• **Brief 1**:
Write out the Hut Point passage from the words "Other Expeditions to" through the words "of exploration (1895–1917).".

Other Expeditions to Hut Point
Because Scott’s first expedition base at Hut Point was the closest base to the South Pole it was used as a base by every subsequent expedition from the heroic era of exploration (1895–1917).
To follow is a brief history of the three expeditions who subsequently used Scott’s expedition base at Hut Point:
- Occupation by members of the British Antarctic (Nimrod) Expedition 1907–09 led by Sir Ernest Shackleton.
- Occupation by members of the British Antarctic (Terra Nova) Expedition 1910 13 led by Captain Robert Falcon Scott.
- Occupation by The Ross Sea Party, members of the Imperial Trans-Antarctic Expedition 1914–1917 led by Sir Ernest Shackleton.
THE BRITISH ANTARCTIC (NIMROD) EXPEDITION 1907–09
The Discovery Hut was not revisited until the arrival of the Nimrod, on Shackleton’s British Antarctic Expedition 1907–09. Since being invalided home from Scott’s first expedition, Shackleton had been consumed by a passion to get back to Antarctica and, after a long struggle, he finally managed to raise the required support and funding for his own expedition. His aim was to reach the South Pole.
Shackleton intended establishing his base in King Edward VII Land at the eastern end of the Ross Ice Shelf and he assured Scott (who claimed rights to both the hut he had built and the route to the Pole he had pioneered) that he would not enter McMurdo Sound or make use of Scott’s old base. However, impenetrable sea-ice meant he had to abandon his plans and he was forced to head for McMurdo Sound. Here, he was again thwarted by sea-ice and could not reach Hut Point, forcing him to establish his base some 32 kilometres further north at Cape Royds on 3 February 1908.
Soon after they arrived, Shackleton sent Adams, Joyce and Wild to inspect the old Discovery hut. Entry was gained by way of a window and the interior was relatively free of snow. The two magnetic huts, although missing some wall panels, were still largely intact.
Shackleton’s men made use of the old hut as a staging post on their first depot laying journey south. On 14 August 1908, Shackleton visited the hut noting, “we collected a very large amount of debris”. He also observed that the marks of picks and shovels used to collect ice for the Discovery were still visible. Remarking on the hut he wrote:
“The old hut has never been a cheerful place, even when we camped alongside it in the Discovery, and it looked doubly inhospitable now … One side was filled with cases of biscuit and tinned meat, and the snow that had found its way in was lying in great piles around the walls. There was no stove, for that had been taken away with the Discovery, and coal was scattered about the floor with other debris and rubbish. Besides the biscuit and the tinned beef and mutton there was some tea and coffee stored in the hut. We cleared a spot on which to sleep, and decided that we would use the cases of biscuit and meat to build another hut inside the main one, so that the quarters would be a little more cosy.”

• **Records provided**:
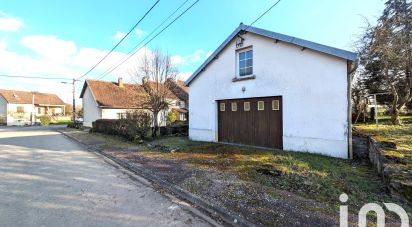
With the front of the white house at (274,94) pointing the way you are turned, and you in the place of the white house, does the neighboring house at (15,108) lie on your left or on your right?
on your right

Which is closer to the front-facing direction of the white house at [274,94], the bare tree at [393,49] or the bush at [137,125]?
the bush

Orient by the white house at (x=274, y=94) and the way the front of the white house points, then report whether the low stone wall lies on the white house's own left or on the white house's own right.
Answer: on the white house's own left

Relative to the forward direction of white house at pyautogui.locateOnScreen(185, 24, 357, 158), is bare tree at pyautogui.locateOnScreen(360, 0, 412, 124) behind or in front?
behind

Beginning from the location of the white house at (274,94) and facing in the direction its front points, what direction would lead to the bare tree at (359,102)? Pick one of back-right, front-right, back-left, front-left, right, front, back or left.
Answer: back

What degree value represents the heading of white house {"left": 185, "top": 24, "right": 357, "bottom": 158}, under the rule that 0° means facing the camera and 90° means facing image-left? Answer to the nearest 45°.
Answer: approximately 45°

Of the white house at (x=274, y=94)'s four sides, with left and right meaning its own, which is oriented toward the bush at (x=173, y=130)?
right

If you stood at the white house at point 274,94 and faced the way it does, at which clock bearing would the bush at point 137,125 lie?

• **Brief 2**:
Please repeat the listing word for word, starting at its first line and stopping after the line that contains "Answer: on the white house's own left", with the pictures left out.

• **Exercise result 1**:
Other Expeditions to Hut Point
Because Scott’s first expedition base at Hut Point was the closest base to the South Pole it was used as a base by every subsequent expedition from the heroic era of exploration (1895–1917).

• **Exercise result 2**:
With the front of the white house at (274,94) pointing the way you are turned, and you in the place of the white house, does the neighboring house at (15,108) lie on your left or on your right?
on your right

Which is closer to the front-facing direction of the white house at [274,94], the bare tree at [393,49] or the bush at [137,125]?
the bush

Orient by the white house at (x=274, y=94) and the way the front of the white house points, then report whether the low stone wall lies on the white house's own left or on the white house's own right.
Answer: on the white house's own left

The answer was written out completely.